Excerpted data below:

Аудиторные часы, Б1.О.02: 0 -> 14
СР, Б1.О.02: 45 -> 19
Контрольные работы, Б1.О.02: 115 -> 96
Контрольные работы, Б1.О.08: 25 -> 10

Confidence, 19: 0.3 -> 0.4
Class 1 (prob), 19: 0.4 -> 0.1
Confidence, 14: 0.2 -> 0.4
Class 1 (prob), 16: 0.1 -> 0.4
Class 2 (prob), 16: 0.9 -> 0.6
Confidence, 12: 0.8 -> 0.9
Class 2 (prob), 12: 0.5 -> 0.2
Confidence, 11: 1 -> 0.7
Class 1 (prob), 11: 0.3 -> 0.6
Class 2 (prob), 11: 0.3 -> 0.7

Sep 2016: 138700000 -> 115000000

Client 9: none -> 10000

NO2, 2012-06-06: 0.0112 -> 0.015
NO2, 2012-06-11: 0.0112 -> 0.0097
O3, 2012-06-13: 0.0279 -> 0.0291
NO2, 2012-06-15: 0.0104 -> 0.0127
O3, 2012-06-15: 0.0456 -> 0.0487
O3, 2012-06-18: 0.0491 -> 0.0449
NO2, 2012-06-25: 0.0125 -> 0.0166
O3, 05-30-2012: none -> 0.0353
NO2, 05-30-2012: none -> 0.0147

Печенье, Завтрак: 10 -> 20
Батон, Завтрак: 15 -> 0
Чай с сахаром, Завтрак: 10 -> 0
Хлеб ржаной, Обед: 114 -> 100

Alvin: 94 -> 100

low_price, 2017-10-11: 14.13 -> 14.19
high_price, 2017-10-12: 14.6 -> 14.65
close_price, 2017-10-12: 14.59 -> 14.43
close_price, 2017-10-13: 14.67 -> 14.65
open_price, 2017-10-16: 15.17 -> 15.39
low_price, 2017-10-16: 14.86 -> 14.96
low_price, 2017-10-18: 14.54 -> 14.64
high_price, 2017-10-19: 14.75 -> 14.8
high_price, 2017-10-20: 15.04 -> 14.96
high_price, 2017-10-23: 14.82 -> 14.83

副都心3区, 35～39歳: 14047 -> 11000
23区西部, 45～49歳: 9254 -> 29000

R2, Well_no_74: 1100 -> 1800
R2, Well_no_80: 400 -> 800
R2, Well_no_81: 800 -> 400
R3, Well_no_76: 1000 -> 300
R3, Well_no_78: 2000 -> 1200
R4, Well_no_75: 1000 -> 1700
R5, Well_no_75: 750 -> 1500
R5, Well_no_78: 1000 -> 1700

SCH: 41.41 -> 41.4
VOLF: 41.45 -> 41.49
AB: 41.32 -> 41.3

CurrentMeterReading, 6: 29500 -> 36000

End of Excerpted data.

Copy each line of the listing that carries the word "Class".

Class 1 (prob), 19: 0.4 -> 0.1
Class 1 (prob), 16: 0.1 -> 0.4
Class 2 (prob), 16: 0.9 -> 0.6
Class 2 (prob), 12: 0.5 -> 0.2
Class 1 (prob), 11: 0.3 -> 0.6
Class 2 (prob), 11: 0.3 -> 0.7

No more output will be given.